Queen's Gazette | Queen's University

Search form

Positive graduate supervision contributes to student wellbeing

A new series of workshops hosted by the School of Graduate Studies and the Centre for Teaching and Learning is aimed at fostering positive student-supervisor relationships. The first two workshops were held in December and focused primarily on the role of supervisors in the relationship. (Supplied Photo)

The student-supervisor relationship is a key element to graduate student wellbeing and success. Like all relationships this one takes work to ensure that the outcomes are positive and the learning environment is productive.

With this in mind a new series of workshops at Queen’s University is aimed at helping foster the student-supervisor relationship for the betterment of all involved.

A collaboration between the School of Graduate Studies and the Centre for Teaching and Learning, the program features three workshops.

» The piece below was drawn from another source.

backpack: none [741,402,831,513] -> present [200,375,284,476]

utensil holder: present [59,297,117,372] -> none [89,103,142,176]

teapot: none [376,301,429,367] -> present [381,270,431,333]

The first two were held in December and focused primarily on the role of supervisors in the relationship.

“Focus on Graduate Supervision was designed to support new and junior faculty members, who typically have little to no supervisory experience,” explains Kim McAuley, Associate Dean, School of Graduate Studies.

An important feature of the day-long event was a panel discussion with participation from three award-winning supervisors, who shared knowledge and tips on fostering a positive learning environment through supervision. Panelists for this workshop included, Lynda Jessup (Art History), Julian Barling (Business), and Jean Côté (Kinesiology), as well as three graduate students.

Dr. McAuley emphasizes that new supervisors can learn from colleagues across all disciplines.

“Despite different approaches to supervision across sciences, humanities and social sciences, it is clear that good communication and mutual respect are essential for a productive supervisory relationship,” she says.

The second workshop in the series – Getting the Most out of your Graduate Student – was intended for more experienced supervisors with a focus on supporting students through to time completion. Presenters included Nancy Hutchinson (Education), Peter Hodson (Environmental Studies), and Jim Cordy (Computing), who have all been recognized with the Award for Excellence in Graduate Supervision. The panelists highlighted the importance of engagement, mentoring and support, as well as timelines and timeliness of feedback.

The final workshop – Getting the Most out of your Supervisor: Managing the Supervisory Relationship – will be held Feb. 1 and uses the panel discussion format to a look at the relationship from the viewpoint of a graduate student.  

“We solicited participation from graduate students from varied backgrounds and experiences to speak on students’ responsibilities in creating and fostering positive working relationships with their supervisors," says Sue Fostaty Young, Educational Developer at the Centre for Teaching and Learning. "The Society of Graduate and Professional Students (SGPS) has also been involved and has supplied a variety of true-to-life scenarios for workshop participants to discuss and trouble-shoot.”